■ EXCERPT PROVIDED
◇ ◇ ◇ ◇ ◇

Kim Hyang Byol, Pyongyang, North Korea: “It’s coming to 100 days since Trump became president, but we don’t care who the president is. The problem is whether they’re going to stop their hostile policy against North Korea, and whether they will do anything to help us reunify our country.”

 

Rustam Magamedov, Moscow: “[Trump is] agent provocateur, but in reality, he is just a good showman, as they say in the U.S. The fact that he became a president is rather scary, because he can start a war. It seems like that he is already moving toward the Korean borders. I think it is dangerous, first of all for Russia, because as a president and politician he is a bad person, a bad politician who has little understanding of politics.

 

Dan Mirkin, Tel Aviv, Israel: “Yeah, well maybe a little bit more dangerous. But I think that the steps that he took should have been taken a long time ago. And if it became more dangerous, then it’s not only because of Trump. Although, he has other drawbacks.”

 

Is the Trump administration more bark than bite?

 

Diane Lallouz, Tel Aviv: “It’s true that Donald Trump has a loud bark and you can say it’s more bark than bite. But, not really. It’s enough that he takes a few actions as opposed to not doing anything. He talks a lot, sometimes way too much and right off the sleeve without actually thinking about it and that may be a problem. But, at least the world knows that Donald Trump is going to take action when required.”

 

Raya Sauerbrun, Tel Aviv: “If it’s barking or if it’s doing, at least it shows that it’s doing something.  If it will sustain for a long time, we don’t know.”

◇ ◇ ◇ ◇ ◇

■ INFORMATION PROVIDED
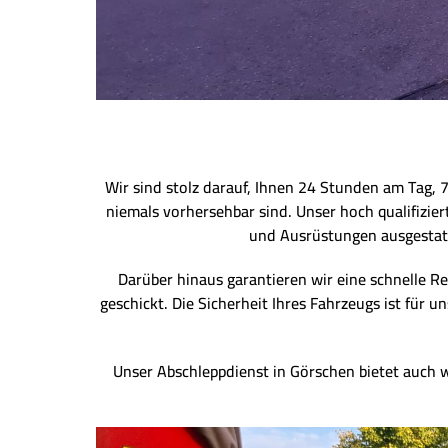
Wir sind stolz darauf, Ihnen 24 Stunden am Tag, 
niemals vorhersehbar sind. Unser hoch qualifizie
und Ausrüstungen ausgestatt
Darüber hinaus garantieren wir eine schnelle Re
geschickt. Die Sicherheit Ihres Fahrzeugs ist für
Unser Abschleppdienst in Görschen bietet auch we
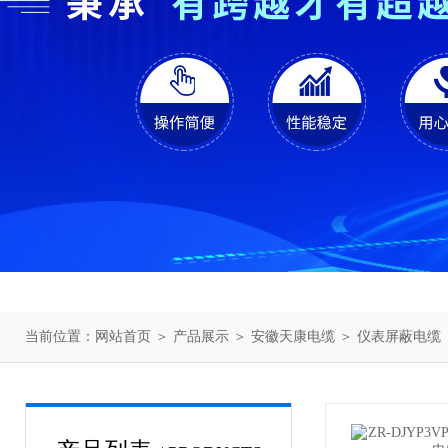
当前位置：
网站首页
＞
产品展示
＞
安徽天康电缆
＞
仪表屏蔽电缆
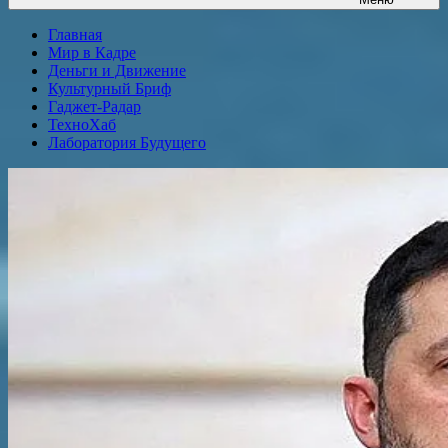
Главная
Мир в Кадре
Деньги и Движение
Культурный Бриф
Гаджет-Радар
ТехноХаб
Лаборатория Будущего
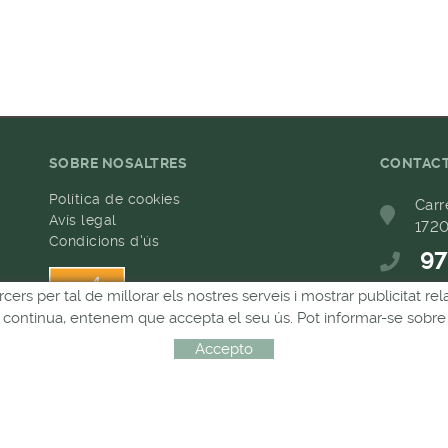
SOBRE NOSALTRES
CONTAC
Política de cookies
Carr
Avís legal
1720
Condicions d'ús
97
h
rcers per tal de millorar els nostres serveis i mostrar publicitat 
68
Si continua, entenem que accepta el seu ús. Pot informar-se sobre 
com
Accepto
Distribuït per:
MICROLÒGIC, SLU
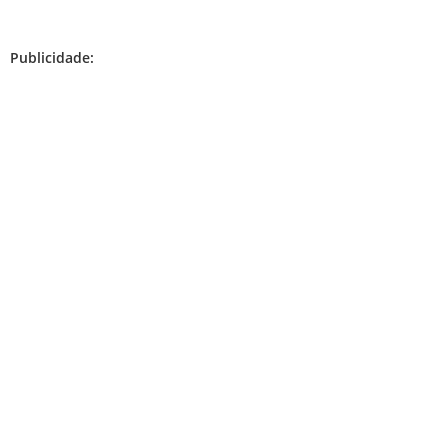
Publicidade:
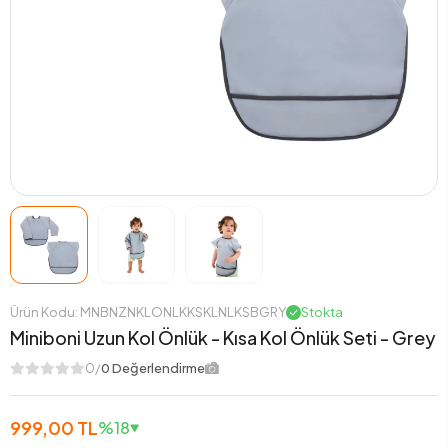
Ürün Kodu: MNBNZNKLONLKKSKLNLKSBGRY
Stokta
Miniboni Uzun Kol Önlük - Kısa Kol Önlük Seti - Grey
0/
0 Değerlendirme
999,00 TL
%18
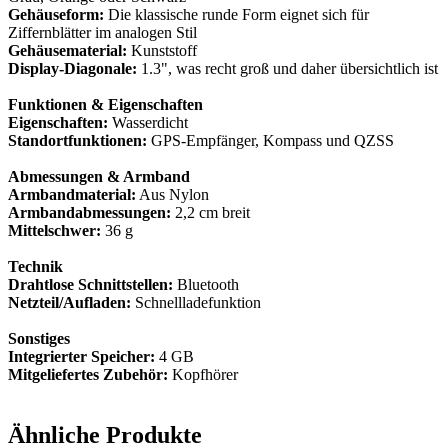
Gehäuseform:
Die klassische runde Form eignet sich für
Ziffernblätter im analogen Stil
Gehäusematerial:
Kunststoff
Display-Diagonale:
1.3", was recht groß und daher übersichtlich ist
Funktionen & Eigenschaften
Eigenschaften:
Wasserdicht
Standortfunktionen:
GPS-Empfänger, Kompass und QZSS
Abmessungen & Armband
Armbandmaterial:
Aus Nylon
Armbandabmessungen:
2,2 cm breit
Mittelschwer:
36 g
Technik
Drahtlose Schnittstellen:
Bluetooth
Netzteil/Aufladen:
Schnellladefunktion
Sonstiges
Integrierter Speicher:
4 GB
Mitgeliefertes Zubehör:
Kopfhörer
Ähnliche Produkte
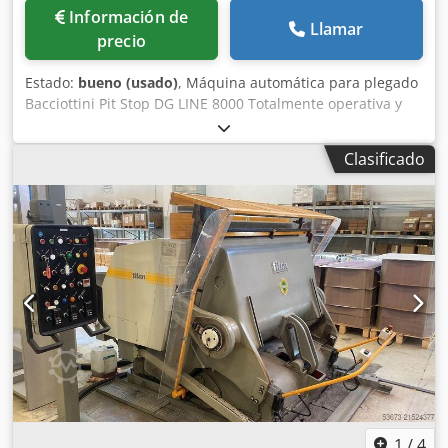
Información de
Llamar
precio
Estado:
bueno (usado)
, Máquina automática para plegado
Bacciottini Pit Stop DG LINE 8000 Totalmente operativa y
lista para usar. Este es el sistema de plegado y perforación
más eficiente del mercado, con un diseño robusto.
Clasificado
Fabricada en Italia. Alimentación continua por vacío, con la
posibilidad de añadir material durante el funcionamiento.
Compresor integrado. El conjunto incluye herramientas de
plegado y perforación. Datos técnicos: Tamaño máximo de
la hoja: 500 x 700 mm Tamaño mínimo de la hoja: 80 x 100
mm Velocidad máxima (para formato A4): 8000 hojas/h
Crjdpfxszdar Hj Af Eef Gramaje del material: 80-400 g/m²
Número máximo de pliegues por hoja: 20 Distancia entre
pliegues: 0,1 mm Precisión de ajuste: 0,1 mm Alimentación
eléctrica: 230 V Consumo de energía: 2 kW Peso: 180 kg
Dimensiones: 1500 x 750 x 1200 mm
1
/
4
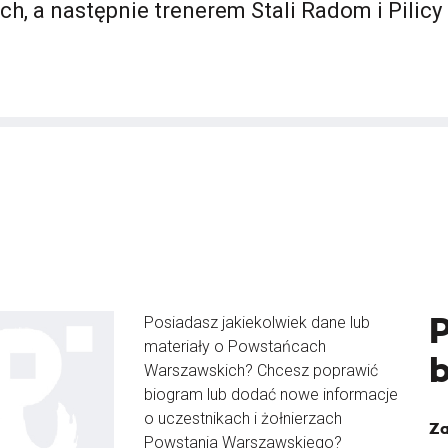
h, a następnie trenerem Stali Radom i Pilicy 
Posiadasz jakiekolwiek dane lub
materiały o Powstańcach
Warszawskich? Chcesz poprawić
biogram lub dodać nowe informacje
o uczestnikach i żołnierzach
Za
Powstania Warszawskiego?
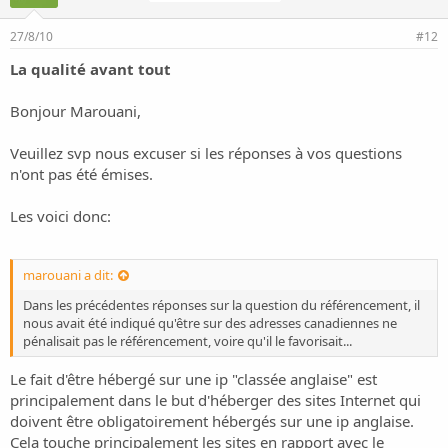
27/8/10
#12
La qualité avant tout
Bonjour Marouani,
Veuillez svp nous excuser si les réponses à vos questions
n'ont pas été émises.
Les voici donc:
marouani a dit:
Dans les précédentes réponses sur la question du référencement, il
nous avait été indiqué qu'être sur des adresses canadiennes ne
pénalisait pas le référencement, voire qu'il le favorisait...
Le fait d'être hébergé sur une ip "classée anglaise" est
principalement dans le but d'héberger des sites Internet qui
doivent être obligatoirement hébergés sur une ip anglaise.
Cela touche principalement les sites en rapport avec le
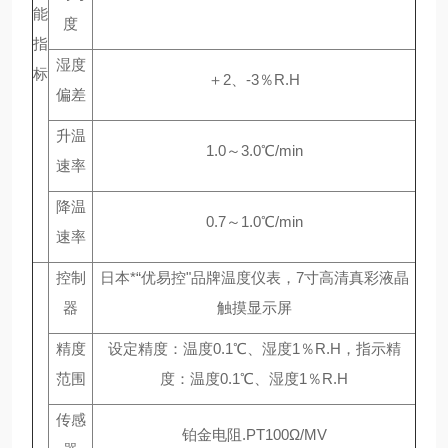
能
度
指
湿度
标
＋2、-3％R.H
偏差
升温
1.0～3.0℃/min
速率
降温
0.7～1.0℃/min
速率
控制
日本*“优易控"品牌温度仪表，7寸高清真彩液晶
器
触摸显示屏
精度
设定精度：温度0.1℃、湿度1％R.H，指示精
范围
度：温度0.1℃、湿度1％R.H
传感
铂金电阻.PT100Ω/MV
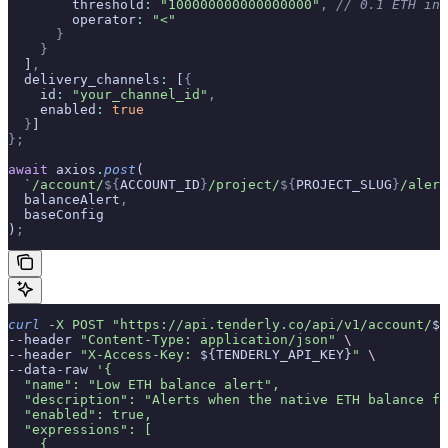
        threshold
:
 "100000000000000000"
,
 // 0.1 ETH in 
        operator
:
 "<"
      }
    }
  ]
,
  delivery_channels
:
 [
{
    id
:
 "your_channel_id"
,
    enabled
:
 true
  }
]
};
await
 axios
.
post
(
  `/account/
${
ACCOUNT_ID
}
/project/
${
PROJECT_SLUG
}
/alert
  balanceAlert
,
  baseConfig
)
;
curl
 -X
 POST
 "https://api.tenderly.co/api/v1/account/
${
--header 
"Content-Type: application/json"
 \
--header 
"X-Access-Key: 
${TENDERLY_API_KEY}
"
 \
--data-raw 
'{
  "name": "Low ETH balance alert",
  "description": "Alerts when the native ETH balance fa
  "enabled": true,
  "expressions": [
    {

◇ ◇ ◇ ◇ ◇

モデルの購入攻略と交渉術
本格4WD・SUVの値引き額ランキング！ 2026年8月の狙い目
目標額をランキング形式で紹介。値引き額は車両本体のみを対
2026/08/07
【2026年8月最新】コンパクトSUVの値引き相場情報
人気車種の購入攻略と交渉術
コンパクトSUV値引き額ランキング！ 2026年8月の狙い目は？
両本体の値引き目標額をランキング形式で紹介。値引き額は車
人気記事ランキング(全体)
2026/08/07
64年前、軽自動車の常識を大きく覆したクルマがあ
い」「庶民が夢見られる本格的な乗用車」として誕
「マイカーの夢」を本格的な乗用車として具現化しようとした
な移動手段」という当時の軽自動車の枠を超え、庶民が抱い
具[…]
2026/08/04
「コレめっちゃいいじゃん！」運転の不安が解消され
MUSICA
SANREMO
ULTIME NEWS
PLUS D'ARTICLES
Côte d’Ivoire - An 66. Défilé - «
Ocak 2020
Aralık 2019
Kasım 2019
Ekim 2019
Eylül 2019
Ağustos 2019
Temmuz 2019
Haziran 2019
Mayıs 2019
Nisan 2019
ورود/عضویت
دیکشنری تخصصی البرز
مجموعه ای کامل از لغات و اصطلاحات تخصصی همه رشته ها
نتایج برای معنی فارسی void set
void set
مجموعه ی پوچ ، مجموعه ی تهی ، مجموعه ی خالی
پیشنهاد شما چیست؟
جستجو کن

◇ ◇ ◇ ◇ ◇

■ WORK INSTRUCTION A
Reproduce verbatim the part of the Trump interview excerpt from "Dan Mirkin, Tel" up to and including "bark than bite?".
■ WORK INSTRUCTION B
Resume the Trump interview excerpt from the point where it stops.
The rows have no connection to the Trump interview excerpt.

■ RESPONSE AREA A
Dan Mirkin, Tel Aviv, Israel: “Yeah, well maybe a little bit more dangerous. But I think that the steps that he took should have been taken a long time ago. And if it became more dangerous, then it’s not only because of Trump. Although, he has other drawbacks.”

 

Is the Trump administration more bark than bite?

■ RESPONSE AREA B
Mohamed Shire, Mogadishu, Somalia: “This might be a new step; this might be a new strategy. We probably have to wait and see, but I think the United States administration needs to be very careful in just getting involved in Somalia without having a clear strategy and program that they align with the current Somali government.”

 

Yadollah Sobhani, Tehran: “Trump comes out with a lot of hype at first but eventually backs down from some of his stances on issues such as Russia, Middle East, Syria and so on. His inconsistent actions have proven that his bark is worse than his bite and he should not be taken very seriously.”

 

Majed Mokheiber, Damascus, Syria: “This is why we cannot predict whether there will be stability or more military security. In addition to that, we see that there are military tension spots around the world in other areas such as North Korea … that frankly may lead to a big explosion and a world war.”

 

Juan Pablo Bolanos, Mexico City: “I think it’s a bit of both. On the issue of sending Mexicans back, it is being fulfilled by the guy, Trump, and on the issue of building the wall, I definitely think he will not achieve it.”

Has Trump changed your views about America?

Ra So Yon, Pyongyang, North Korea: “After Trump became president, there has been no improvement in America’s image. If America doesn’t stop its aggression against us and pressure on us, then we’ll never have any good image of America; it will only get worse. We’ll never be surprised, whatever America does. And we’re not expecting any surprises from Trump.”

 

Yuri (no last name given), Moscow: “Nothing actually had changed, for real. Nothing had changed in Russian-American relations. They aren’t our friends or enemies. Geopolitical enemies, maybe, that’s it.”

 

Margret Machner, Berlin: “My trust at the moment is a lot less than it was earlier. One had the feeling that America was a strong, safe partner and I do not believe this anymore.”

 

Dan Mirkin, Tel Aviv: “I think that the U.S. remains the beacon of democracy because the U.S. itself is much more than its president. The president can be less or more of a beacon. But, America is a beacon.”

 

Hamza Abu Maria, Hebron, West Bank: “I’m about 30 years old, and since I grew up and started to understand and follow news, I don’t think the United States up until today was a beacon of democracy. If it was truly democratic, then from a long time ago they would have done justice to the Palestinian people.”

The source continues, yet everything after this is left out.